Originally posted by: hellokeith
Originally posted by: eskimospy
Why is it that incredibly informative posts like this get ignored?
Because they aren't informative?
More from "the denier" Michael Asher:
In at least one instance (the Late Ordovician Ice Age), CO2 levels were up to 15X higher than they are today -- some 4500 ppm. And yet the planet was locked in one of the worst ice ages it's ever seen.
..
The majority of such ice is indeed in the Antarctic and Greenland ice sheets. Unlocking all the water in those sheets would have a catastrophic effect on world sea levels.
However, sea-level is rising only 2-3mm/year (~25cm/century), the same rate its been rising for thousands of years, ever since we exited the last Ice Age. Southern Hemisphere ice appears to be growing at present, and Greenland ice shrinking very slowly.
...
It all depends on scale. From 1998, the trend is downward...but from 1900 onward, there's still a very slight upward trend. But if one looks back further still (say from 500 AD onward), the trend is cooling again. The earth is cooler now than it was then.

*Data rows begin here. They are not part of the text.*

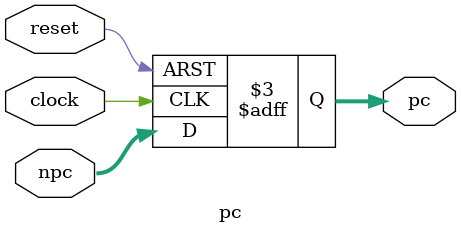
<source format=v>
/** @module pc
 *  @brief 程序计数器
 *  @note clock上升沿有效，reset低电平有效
 *  @note reset有效时，pc异步复位为0x0000_3000
 *  @param pc 当前指令地址
 *  @param clock 输入时钟
 *  @param reset 输入复位信号
 *  @param npc 下一条指令地址
 */
module pc(
    output reg [31:0] pc,
    input clock,
    input reset,
    input [31:0] npc);

    always @(posedge clock, negedge reset) begin
        if(!reset)
            pc <= 32'h0000_3000;
        else
            pc <= npc;
    end

endmodule
</source>
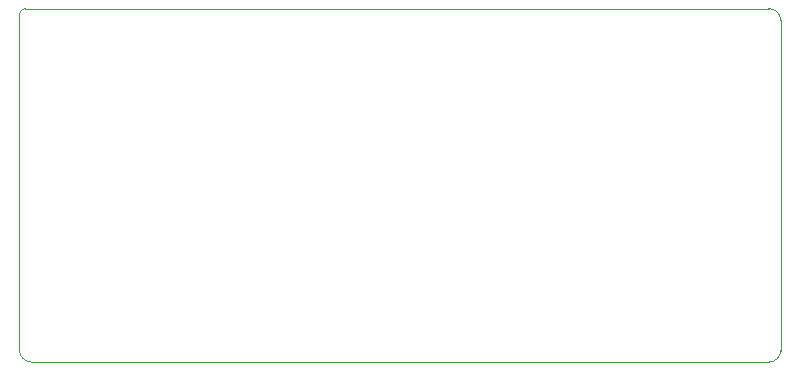
<source format=gbr>
%TF.GenerationSoftware,KiCad,Pcbnew,(5.1.9-16-g1737927814)-1*%
%TF.CreationDate,2021-06-02T15:54:43-05:00*%
%TF.ProjectId,loopback_tester,6c6f6f70-6261-4636-9b5f-746573746572,rev?*%
%TF.SameCoordinates,PX59d60c0PY325aa00*%
%TF.FileFunction,Profile,NP*%
%FSLAX46Y46*%
G04 Gerber Fmt 4.6, Leading zero omitted, Abs format (unit mm)*
G04 Created by KiCad (PCBNEW (5.1.9-16-g1737927814)-1) date 2021-06-02 15:54:43*
%MOMM*%
%LPD*%
G01*
G04 APERTURE LIST*
%TA.AperFunction,Profile*%
%ADD10C,0.050000*%
%TD*%
G04 APERTURE END LIST*
D10*
X144052000Y-45696000D02*
G75*
G03*
X145012000Y-44736000I0J960000D01*
G01*
X81552000Y-45696000D02*
X144052000Y-45696000D01*
X81552000Y-45696800D02*
G75*
G02*
X80552000Y-44736000I0J1000800D01*
G01*
X80552000Y-16288000D02*
X80552000Y-44736000D01*
X145012000Y-16780000D02*
X145012000Y-44736000D01*
X81060000Y-15780000D02*
X144012000Y-15780000D01*
X80552000Y-16288000D02*
G75*
G02*
X81060000Y-15780000I508000J0D01*
G01*
X144012000Y-15780000D02*
G75*
G02*
X145012000Y-16780000I0J-1000000D01*
G01*
M02*

</source>
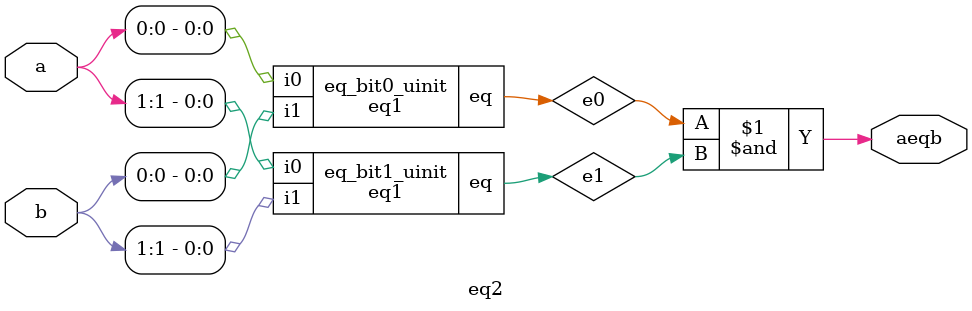
<source format=v>
`timescale 1ns / 1ps

module eq1(
	input wire i0, i1,
	output wire eq
	);
	
	wire p0, p1;
	
	assign eq = p0 | p1;
	assign p0 = ~i0 & ~i1;
	assign p1 = i0 & i1;
endmodule

module eq2(
	input wire[1:0] a, b,
	output wire aeqb
    );
	wire e0, e1;
	
	eq1 eq_bit0_uinit (.i0(a[0]), .i1(b[0]), .eq(e0));
	eq1 eq_bit1_uinit (.i0(a[1]), .i1(b[1]), .eq(e1));
	assign aeqb = e0 & e1;

endmodule

</source>
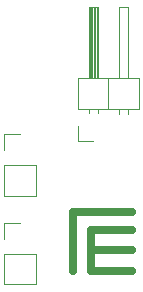
<source format=gbr>
%TF.GenerationSoftware,KiCad,Pcbnew,7.0.5*%
%TF.CreationDate,2023-10-13T11:32:00-04:00*%
%TF.ProjectId,Probe,50726f62-652e-46b6-9963-61645f706362,rev?*%
%TF.SameCoordinates,PX7270e00PY6a55ae0*%
%TF.FileFunction,Legend,Top*%
%TF.FilePolarity,Positive*%
%FSLAX46Y46*%
G04 Gerber Fmt 4.6, Leading zero omitted, Abs format (unit mm)*
G04 Created by KiCad (PCBNEW 7.0.5) date 2023-10-13 11:32:00*
%MOMM*%
%LPD*%
G01*
G04 APERTURE LIST*
%ADD10C,0.700000*%
%ADD11C,0.120000*%
G04 APERTURE END LIST*
D10*
X6000000Y5250000D02*
X6000000Y1750000D01*
X6000000Y1750000D02*
X9500000Y1750000D01*
X6000000Y3500000D02*
X9500000Y3500000D01*
X6000000Y5250000D02*
X9500000Y5250000D01*
X4500000Y6750000D02*
X4500000Y1750000D01*
X4500000Y6750000D02*
X9500000Y6750000D01*
D11*
%TO.C,J3*%
X-1330000Y13330000D02*
X0Y13330000D01*
X-1330000Y12000000D02*
X-1330000Y13330000D01*
X-1330000Y10730000D02*
X-1330000Y8130000D01*
X-1330000Y10730000D02*
X1330000Y10730000D01*
X-1330000Y8130000D02*
X1330000Y8130000D01*
X1330000Y10730000D02*
X1330000Y8130000D01*
%TO.C,J1*%
X4955000Y12730000D02*
X4955000Y14000000D01*
X6225000Y12730000D02*
X4955000Y12730000D01*
X8385000Y15042929D02*
X8385000Y15440000D01*
X9145000Y15042929D02*
X9145000Y15440000D01*
X5845000Y15110000D02*
X5845000Y15440000D01*
X6605000Y15110000D02*
X6605000Y15440000D01*
X4895000Y15440000D02*
X10095000Y15440000D01*
X7495000Y15440000D02*
X7495000Y18100000D01*
X10095000Y15440000D02*
X10095000Y18100000D01*
X4895000Y18100000D02*
X4895000Y15440000D01*
X5845000Y18100000D02*
X5845000Y24100000D01*
X5905000Y18100000D02*
X5905000Y24100000D01*
X6025000Y18100000D02*
X6025000Y24100000D01*
X6145000Y18100000D02*
X6145000Y24100000D01*
X6265000Y18100000D02*
X6265000Y24100000D01*
X6385000Y18100000D02*
X6385000Y24100000D01*
X6505000Y18100000D02*
X6505000Y24100000D01*
X8385000Y18100000D02*
X8385000Y24100000D01*
X10095000Y18100000D02*
X4895000Y18100000D01*
X5845000Y24100000D02*
X6605000Y24100000D01*
X6605000Y24100000D02*
X6605000Y18100000D01*
X8385000Y24100000D02*
X9145000Y24100000D01*
X9145000Y24100000D02*
X9145000Y18100000D01*
%TO.C,J2*%
X-1330000Y5830000D02*
X0Y5830000D01*
X-1330000Y4500000D02*
X-1330000Y5830000D01*
X-1330000Y3230000D02*
X-1330000Y630000D01*
X-1330000Y3230000D02*
X1330000Y3230000D01*
X-1330000Y630000D02*
X1330000Y630000D01*
X1330000Y3230000D02*
X1330000Y630000D01*
%TD*%
M02*

</source>
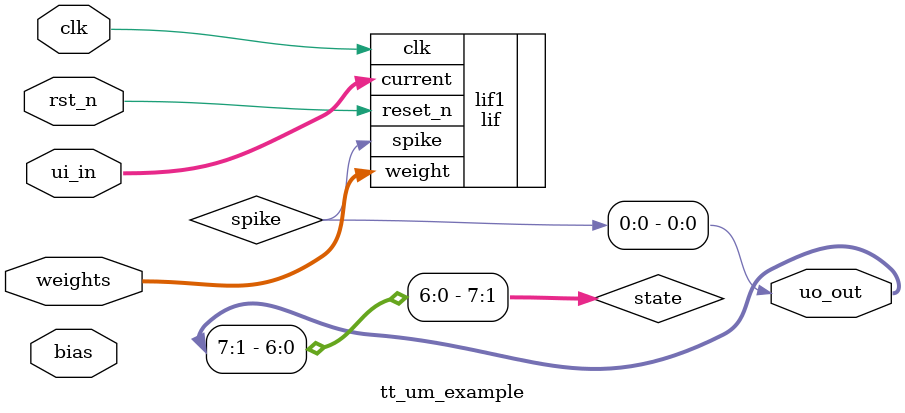
<source format=v>
/*
 * Copyright (c) 2024 Your Name
 * SPDX-License-Identifier: Apache-2.0
 */

`default_nettype none

module tt_um_example (
    input  wire [7:0] ui_in,    // Dedicated inputs (current)
    input  wire [7:0] weights,  // Weight input
    input  wire [7:0] bias,     // Bias input
    output wire [7:0] uo_out,   // Dedicated outputs (state and spike)
    input  wire       clk,      // clock
    input  wire       rst_n     // reset_n - low to reset
);

    wire spike;
    wire [7:0] state;

    // Instantiate the lif module and connect outputs
    lif lif1 (
        .current(ui_in),
        .weight(weights),
        .clk(clk),
        .reset_n(rst_n),
        .spike(spike)           // Spike output
    );

    // Assign the spike to uo_out[0] and optionally state to other bits
    assign uo_out = {state[7:1], spike};  // Place spike in the lowest bit, state in higher bits

endmodule

</source>
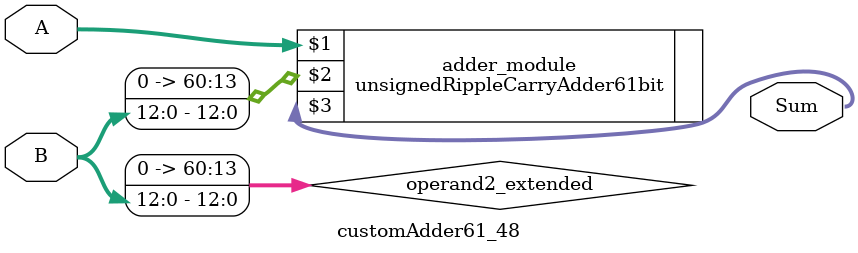
<source format=v>
module customAdder61_48(
                        input [60 : 0] A,
                        input [12 : 0] B,
                        
                        output [61 : 0] Sum
                );

        wire [60 : 0] operand2_extended;
        
        assign operand2_extended =  {48'b0, B};
        
        unsignedRippleCarryAdder61bit adder_module(
            A,
            operand2_extended,
            Sum
        );
        
        endmodule
        
</source>
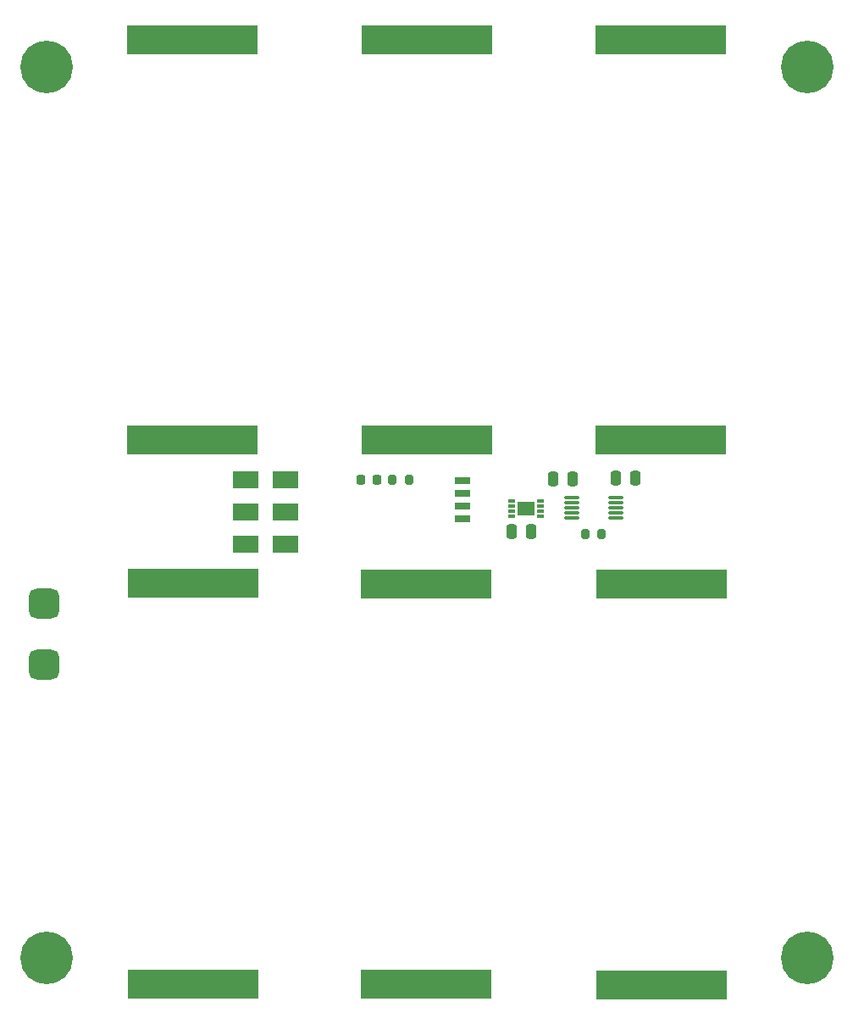
<source format=gbr>
%TF.GenerationSoftware,KiCad,Pcbnew,(6.0.7)*%
%TF.CreationDate,2023-01-31T02:47:43-08:00*%
%TF.ProjectId,solar-panel-NoCutout,736f6c61-722d-4706-916e-656c2d4e6f43,2.0*%
%TF.SameCoordinates,Original*%
%TF.FileFunction,Soldermask,Top*%
%TF.FilePolarity,Negative*%
%FSLAX46Y46*%
G04 Gerber Fmt 4.6, Leading zero omitted, Abs format (unit mm)*
G04 Created by KiCad (PCBNEW (6.0.7)) date 2023-01-31 02:47:43*
%MOMM*%
%LPD*%
G01*
G04 APERTURE LIST*
G04 Aperture macros list*
%AMRoundRect*
0 Rectangle with rounded corners*
0 $1 Rounding radius*
0 $2 $3 $4 $5 $6 $7 $8 $9 X,Y pos of 4 corners*
0 Add a 4 corners polygon primitive as box body*
4,1,4,$2,$3,$4,$5,$6,$7,$8,$9,$2,$3,0*
0 Add four circle primitives for the rounded corners*
1,1,$1+$1,$2,$3*
1,1,$1+$1,$4,$5*
1,1,$1+$1,$6,$7*
1,1,$1+$1,$8,$9*
0 Add four rect primitives between the rounded corners*
20,1,$1+$1,$2,$3,$4,$5,0*
20,1,$1+$1,$4,$5,$6,$7,0*
20,1,$1+$1,$6,$7,$8,$9,0*
20,1,$1+$1,$8,$9,$2,$3,0*%
G04 Aperture macros list end*
%ADD10C,5.250000*%
%ADD11R,0.750000X0.300000*%
%ADD12R,1.750000X1.450000*%
%ADD13R,13.000000X3.000000*%
%ADD14RoundRect,0.750000X0.750000X-0.750000X0.750000X0.750000X-0.750000X0.750000X-0.750000X-0.750000X0*%
%ADD15R,2.500000X1.700000*%
%ADD16RoundRect,0.250000X-0.250000X-0.475000X0.250000X-0.475000X0.250000X0.475000X-0.250000X0.475000X0*%
%ADD17RoundRect,0.250000X0.250000X0.475000X-0.250000X0.475000X-0.250000X-0.475000X0.250000X-0.475000X0*%
%ADD18R,1.600000X0.700000*%
%ADD19RoundRect,0.200000X0.200000X0.275000X-0.200000X0.275000X-0.200000X-0.275000X0.200000X-0.275000X0*%
%ADD20RoundRect,0.218750X-0.218750X-0.256250X0.218750X-0.256250X0.218750X0.256250X-0.218750X0.256250X0*%
%ADD21RoundRect,0.075000X-0.650000X-0.075000X0.650000X-0.075000X0.650000X0.075000X-0.650000X0.075000X0*%
G04 APERTURE END LIST*
D10*
%TO.C,J2*%
X106500000Y-70300000D03*
%TD*%
%TO.C,J3*%
X106500000Y-159300000D03*
%TD*%
%TO.C,J4*%
X182500000Y-70300000D03*
%TD*%
%TO.C,J5*%
X182500000Y-159300000D03*
%TD*%
D11*
%TO.C,U2*%
X155900000Y-115170000D03*
X155900000Y-114670000D03*
X155900000Y-114170000D03*
X155900000Y-113670000D03*
X153000000Y-113670000D03*
X153000000Y-114170000D03*
X153000000Y-114670000D03*
X153000000Y-115170000D03*
D12*
X154450000Y-114420000D03*
%TD*%
D13*
%TO.C,SC5*%
X167860000Y-67570000D03*
X167860000Y-107570000D03*
%TD*%
D14*
%TO.C,TP1*%
X106230000Y-123950000D03*
%TD*%
D15*
%TO.C,D3*%
X126400000Y-118000000D03*
X130400000Y-118000000D03*
%TD*%
D14*
%TO.C,TP2*%
X106220000Y-130030000D03*
%TD*%
D15*
%TO.C,D1*%
X126360000Y-111540000D03*
X130360000Y-111540000D03*
%TD*%
D13*
%TO.C,SC3*%
X144490000Y-67570000D03*
X144490000Y-107570000D03*
%TD*%
%TO.C,SC4*%
X144450000Y-121940000D03*
X144450000Y-161940000D03*
%TD*%
%TO.C,SC2*%
X121120000Y-121920000D03*
X121120000Y-161920000D03*
%TD*%
D15*
%TO.C,D2*%
X126360000Y-114750000D03*
X130360000Y-114750000D03*
%TD*%
D13*
%TO.C,SC6*%
X168000000Y-121970000D03*
X168000000Y-161970000D03*
%TD*%
D16*
%TO.C,C2*%
X153010000Y-116690000D03*
X154910000Y-116690000D03*
%TD*%
D17*
%TO.C,C5*%
X159050000Y-111450000D03*
X157150000Y-111450000D03*
%TD*%
D18*
%TO.C,IC1*%
X148075000Y-115430000D03*
X148075000Y-114160000D03*
X148075000Y-112890000D03*
X148075000Y-111620000D03*
%TD*%
D19*
%TO.C,R3*%
X161990000Y-116970000D03*
X160340000Y-116970000D03*
%TD*%
D16*
%TO.C,C3*%
X163410000Y-111380000D03*
X165310000Y-111380000D03*
%TD*%
D20*
%TO.C,D4*%
X137912500Y-111525000D03*
X139487500Y-111525000D03*
%TD*%
D13*
%TO.C,SC1*%
X121090000Y-67570000D03*
X121090000Y-107570000D03*
%TD*%
D19*
%TO.C,R1*%
X142725000Y-111550000D03*
X141075000Y-111550000D03*
%TD*%
D21*
%TO.C,U3*%
X158980000Y-113350000D03*
X158980000Y-113850000D03*
X158980000Y-114350000D03*
X158980000Y-114850000D03*
X158980000Y-115350000D03*
X163380000Y-115350000D03*
X163380000Y-114850000D03*
X163380000Y-114350000D03*
X163380000Y-113850000D03*
X163380000Y-113350000D03*
%TD*%
M02*

</source>
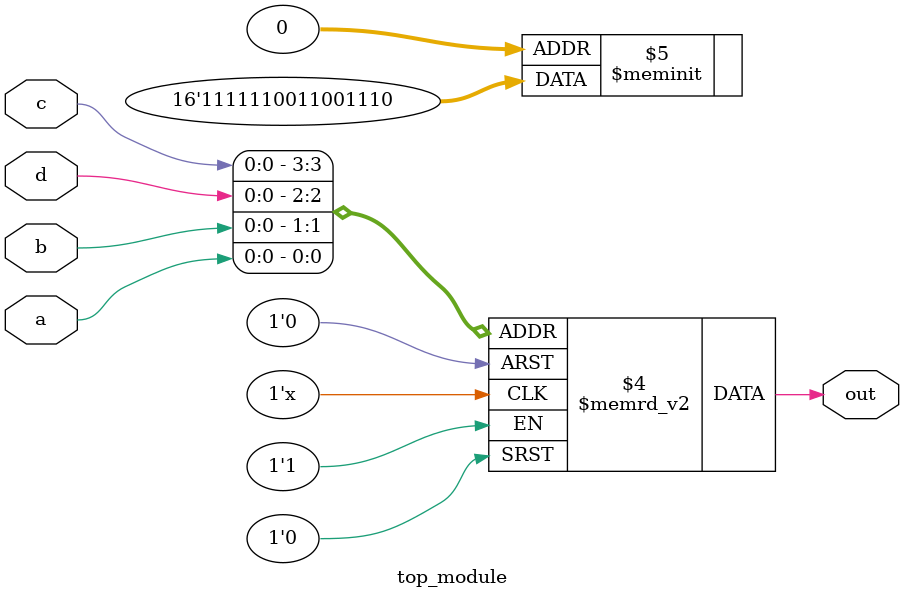
<source format=sv>
module top_module (
	input a, 
	input b,
	input c,
	input d,
	output reg out
);

always @(*) begin
	case ({c, d, b, a})
		4'b0001, 4'b0010, 4'b0011, 4'b0110, 4'b0111, 4'b1010, 4'b1011, 4'b1100, 4'b1101, 4'b1110, 4'b1111: out = 1;
		default: out = 0;
	endcase
end

endmodule

</source>
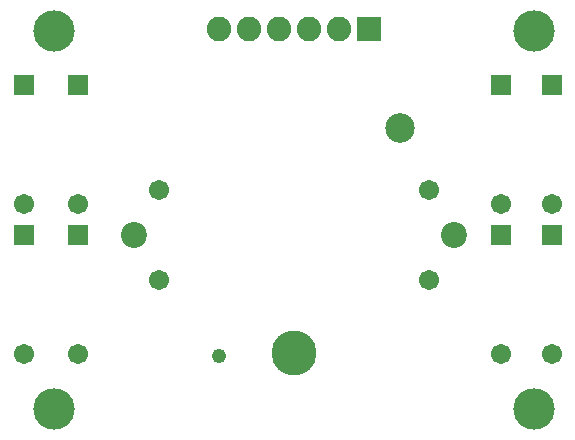
<source format=gbr>
G04 DipTrace 2.3.0.0*
%INBottomMask.gbr*%
%MOIN*%
%ADD21C,0.0984*%
%ADD22C,0.1496*%
%ADD23C,0.0866*%
%ADD24C,0.138*%
%ADD25C,0.1377*%
%ADD28C,0.048*%
%ADD30C,0.0671*%
%ADD32C,0.0671*%
%ADD34R,0.0671X0.0671*%
%ADD36C,0.082*%
%ADD38R,0.082X0.082*%
%FSLAX44Y44*%
G04*
G70*
G90*
G75*
G01*
%LNBotMask*%
%LPD*%
D28*
X11440Y6899D3*
D3*
D3*
D38*
X16440Y17791D3*
D36*
X15440D3*
X14440D3*
X13440D3*
X12440D3*
X11440D3*
D34*
X20840Y15928D3*
D32*
Y11952D3*
D34*
X22540Y15928D3*
D32*
Y11952D3*
D34*
X6740Y15928D3*
D32*
Y11952D3*
D34*
X4940Y15928D3*
D32*
Y11952D3*
D34*
X20840Y10928D3*
D32*
Y6952D3*
D34*
X22540Y10928D3*
D32*
Y6952D3*
D34*
X6740Y10928D3*
D32*
Y6952D3*
D34*
X4940Y10928D3*
D32*
Y6952D3*
D30*
X18440Y12444D3*
X9440D3*
Y9436D3*
X18440D3*
D21*
X17495Y14495D3*
D22*
X13940Y6991D3*
D23*
X8609Y10940D3*
X19270D3*
D24*
X21940Y17740D3*
X5940Y5140D3*
D25*
Y17740D3*
D24*
X21940Y5140D3*
M02*

</source>
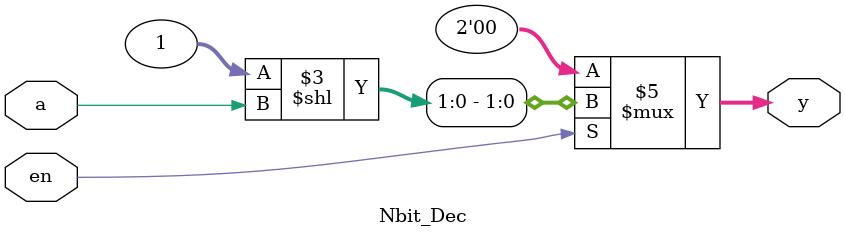
<source format=v>

module Nbit_Dec
  #(parameter N=1)
  (
  input [N-1:0]a,
  input en,
  output reg [2**N-1:0]y
);

always @(*) begin
  if(en==0) begin
    y=0;
  end else begin
    y=(1<<a);  
  end
end

endmodule
</source>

Look back a few more thousand years to the last Ice Age, and the earth is on a warming trend. Look all the way back to the Devonian, and we're cooling again.
So which of these is the "right" period to examine? Depends on what you're trying to prove of course.
...
I've always maintained that global warming is occurring, just that the anthropogenic (human-induced) portion is significantly smaller than claimed, and that the data doesn't indicate any reason to be alarmed (i.e. that the anticipated degree of warming is likely to be only a moderate annoyance in most regions, and even a minor benefit to some).
Man's contribution to climate change is a pittance compared to natural processes. If you want to concentrate on worthy causes, then help reduce pollution for the purpose of improving air quality and groundwater quality.
Originally posted by: Atreus21
Something to keep in mind is that it doesn't matter whether it's global warming or global cooling, because either one of them will be put to the following political use:
1. The world's temperature is changing.
2. It's America's fault.
Originally posted by: Atreus21
Something to keep in mind is that it doesn't matter whether it's global warming or global cooling, because either one of them will be put to the following political use:
1. The world's temperature is changing.
2. It's America's fault.
Originally posted by: eskimospy
Originally posted by: abj13
Tsk, tsk. Did anybody check out the data sets the original poster was using? Its quite hilarious when you realize how manipulative the blogger is doing with this data. For example, the GISS data shows a drop of ".75" degrees Celsius. But is that the truth?
On the data set for the GISS, the 2007 value is 87, while the 2008 value is .12... subtract those and you get .75. But apparently this moron blogger doesn't even understand what the data represents, the value is temperature CHANGE. A value of 12 versus a value of 87 both mean the temperature INCREASED in January of 2007 and 2008, just that the increase wasn't as large in 2008. So when he says the temperature "drops" he is completely incorrect, the temperature INCREASED, just at a slower rate than the previous year. As already pointed out by others, one doesn't make a trend based off of a single year, or a single data point.
In addition, its temperature changes in January... we all know that January is not representative of the entire year, rather, obviously, the entire year is representative. Essentially his argument is that "January 2008 is different than January 2007," whoopie. :roll: How about we wait for the entire year of 2008 to play out, instead of comparing a month here and a month there.
And if the blogger like the GISS so much, why doesn't he post their most recent press release?
"Climatologists at the NASA Goddard Institute for Space Studies (GISS) in New York City have found that 2007 tied with 1998 for Earth's second warmest year in a century."
http://www.giss.nasa.gov/research/news/20080116/
Ooops.
Why is it that incredibly informative posts like this get ignored?